What you have to do: Of the records that follow, copy only the lines from the line containing "Magistra (Mãe e Mestra). Nº 236." to the line containing "[9]CNBB. Documento 100. Comunidade de", both included, exactly as written.

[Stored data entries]
/---

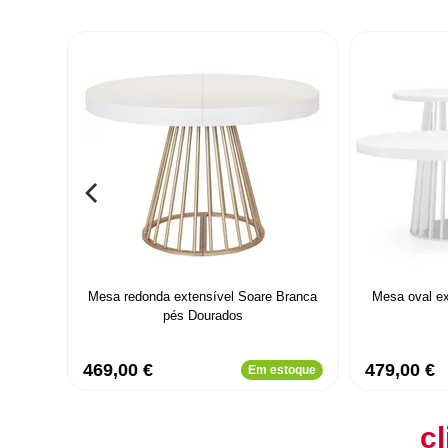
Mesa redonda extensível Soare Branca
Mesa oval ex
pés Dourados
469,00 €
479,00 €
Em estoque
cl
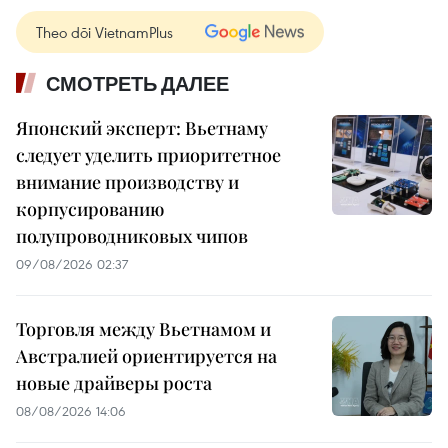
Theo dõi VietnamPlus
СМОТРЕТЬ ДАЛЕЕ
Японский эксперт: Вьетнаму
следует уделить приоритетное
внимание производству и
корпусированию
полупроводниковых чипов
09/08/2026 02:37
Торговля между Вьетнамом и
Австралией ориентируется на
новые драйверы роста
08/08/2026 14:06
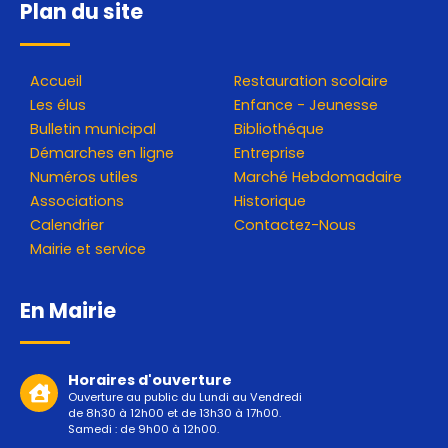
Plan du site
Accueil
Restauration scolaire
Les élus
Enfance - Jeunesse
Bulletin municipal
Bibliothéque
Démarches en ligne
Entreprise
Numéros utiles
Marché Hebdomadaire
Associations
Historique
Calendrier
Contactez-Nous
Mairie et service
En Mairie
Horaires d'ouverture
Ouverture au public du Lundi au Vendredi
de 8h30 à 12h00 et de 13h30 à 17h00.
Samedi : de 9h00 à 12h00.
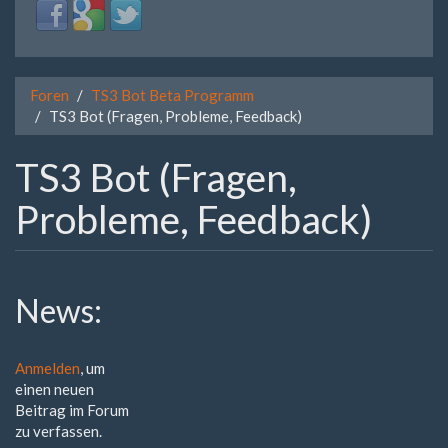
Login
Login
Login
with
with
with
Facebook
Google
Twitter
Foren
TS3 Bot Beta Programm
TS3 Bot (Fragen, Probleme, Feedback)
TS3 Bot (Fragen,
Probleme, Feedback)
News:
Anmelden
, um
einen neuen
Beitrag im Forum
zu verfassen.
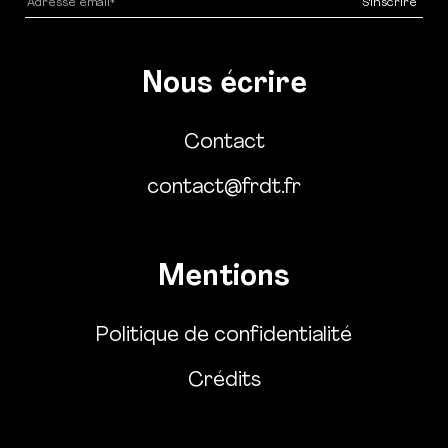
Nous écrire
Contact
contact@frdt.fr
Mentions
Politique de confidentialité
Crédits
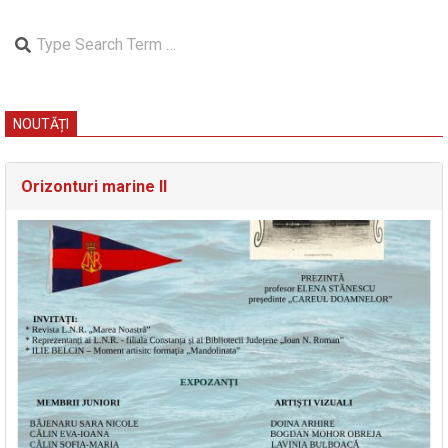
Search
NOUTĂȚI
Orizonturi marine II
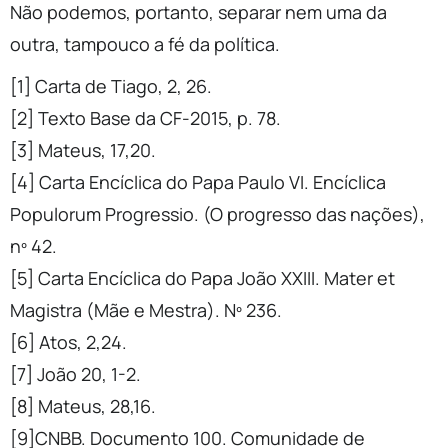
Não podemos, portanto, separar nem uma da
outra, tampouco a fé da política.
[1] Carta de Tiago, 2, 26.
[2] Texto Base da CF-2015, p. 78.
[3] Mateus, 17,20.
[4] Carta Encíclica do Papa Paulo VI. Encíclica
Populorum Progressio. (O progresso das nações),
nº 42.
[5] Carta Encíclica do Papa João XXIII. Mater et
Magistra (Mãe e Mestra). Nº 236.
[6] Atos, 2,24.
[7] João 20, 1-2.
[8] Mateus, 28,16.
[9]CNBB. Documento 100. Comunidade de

\---
/---

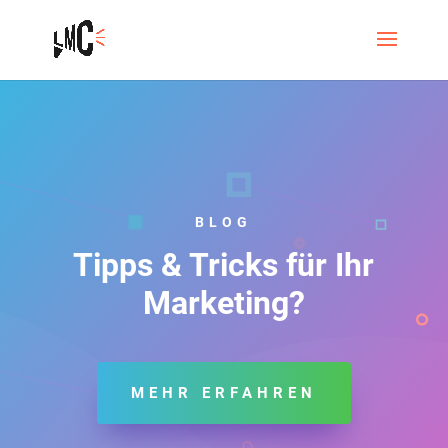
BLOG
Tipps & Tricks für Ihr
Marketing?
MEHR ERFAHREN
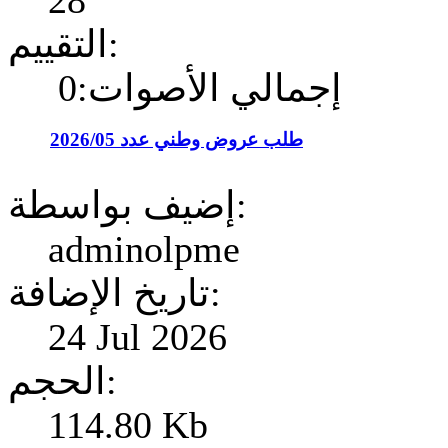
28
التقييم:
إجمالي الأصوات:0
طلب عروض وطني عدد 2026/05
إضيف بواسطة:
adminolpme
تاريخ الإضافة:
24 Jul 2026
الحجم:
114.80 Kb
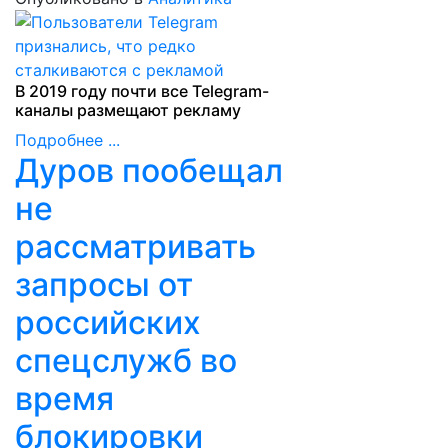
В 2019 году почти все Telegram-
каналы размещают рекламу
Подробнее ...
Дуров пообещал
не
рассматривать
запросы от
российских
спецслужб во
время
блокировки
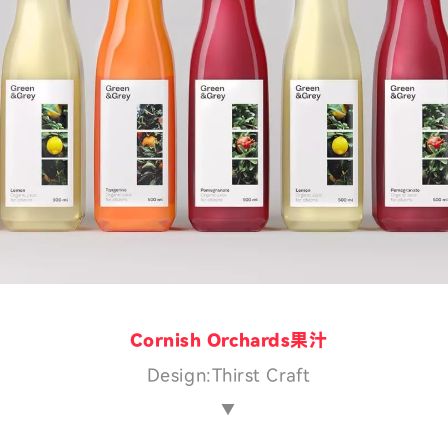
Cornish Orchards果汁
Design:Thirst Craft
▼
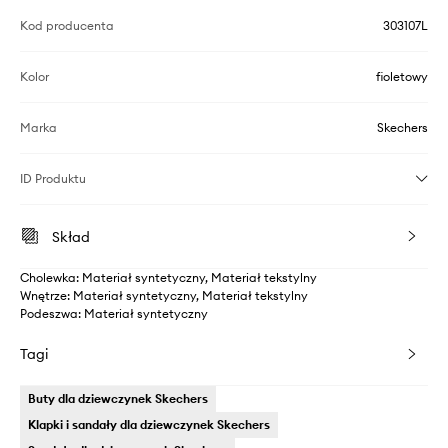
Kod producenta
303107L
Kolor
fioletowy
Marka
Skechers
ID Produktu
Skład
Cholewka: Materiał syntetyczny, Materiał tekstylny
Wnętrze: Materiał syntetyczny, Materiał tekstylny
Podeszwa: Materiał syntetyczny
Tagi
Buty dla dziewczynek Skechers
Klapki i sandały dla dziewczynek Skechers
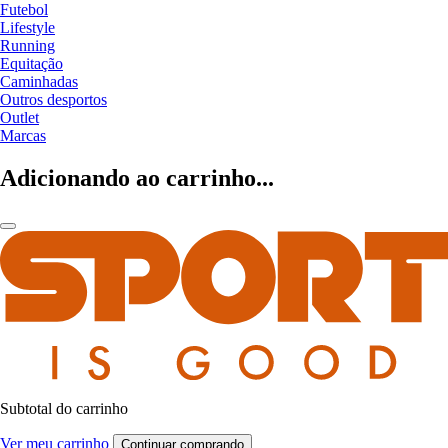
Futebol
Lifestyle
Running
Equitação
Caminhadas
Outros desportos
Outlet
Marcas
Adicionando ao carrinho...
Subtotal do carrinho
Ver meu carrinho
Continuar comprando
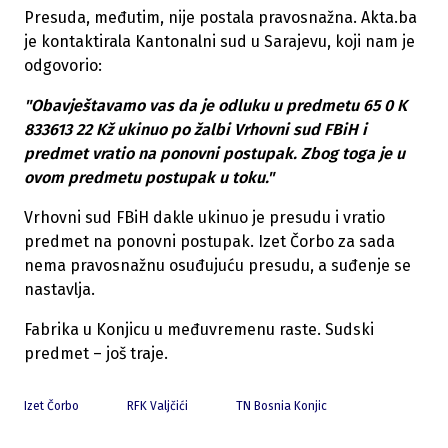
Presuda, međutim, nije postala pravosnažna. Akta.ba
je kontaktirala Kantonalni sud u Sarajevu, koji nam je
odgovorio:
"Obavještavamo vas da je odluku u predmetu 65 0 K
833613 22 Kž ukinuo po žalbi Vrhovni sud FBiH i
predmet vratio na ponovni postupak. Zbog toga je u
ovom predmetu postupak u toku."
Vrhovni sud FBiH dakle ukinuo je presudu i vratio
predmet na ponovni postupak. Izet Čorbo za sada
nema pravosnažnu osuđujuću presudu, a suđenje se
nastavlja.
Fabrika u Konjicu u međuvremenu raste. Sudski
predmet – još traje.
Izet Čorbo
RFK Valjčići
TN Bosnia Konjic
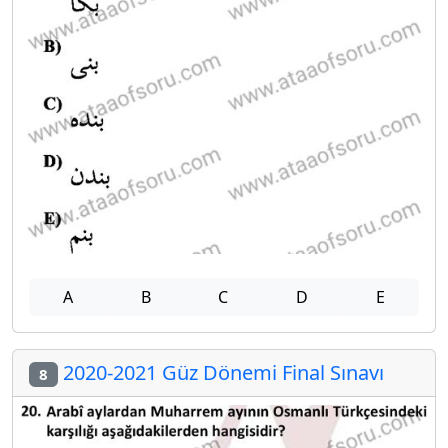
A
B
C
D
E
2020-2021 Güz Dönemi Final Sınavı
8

\---

Exercise output:
Magistra (Mãe e Mestra). Nº 236.
[6] Atos, 2,24.
[7] João 20, 1-2.
[8] Mateus, 28,16.
[9]CNBB. Documento 100. Comunidade de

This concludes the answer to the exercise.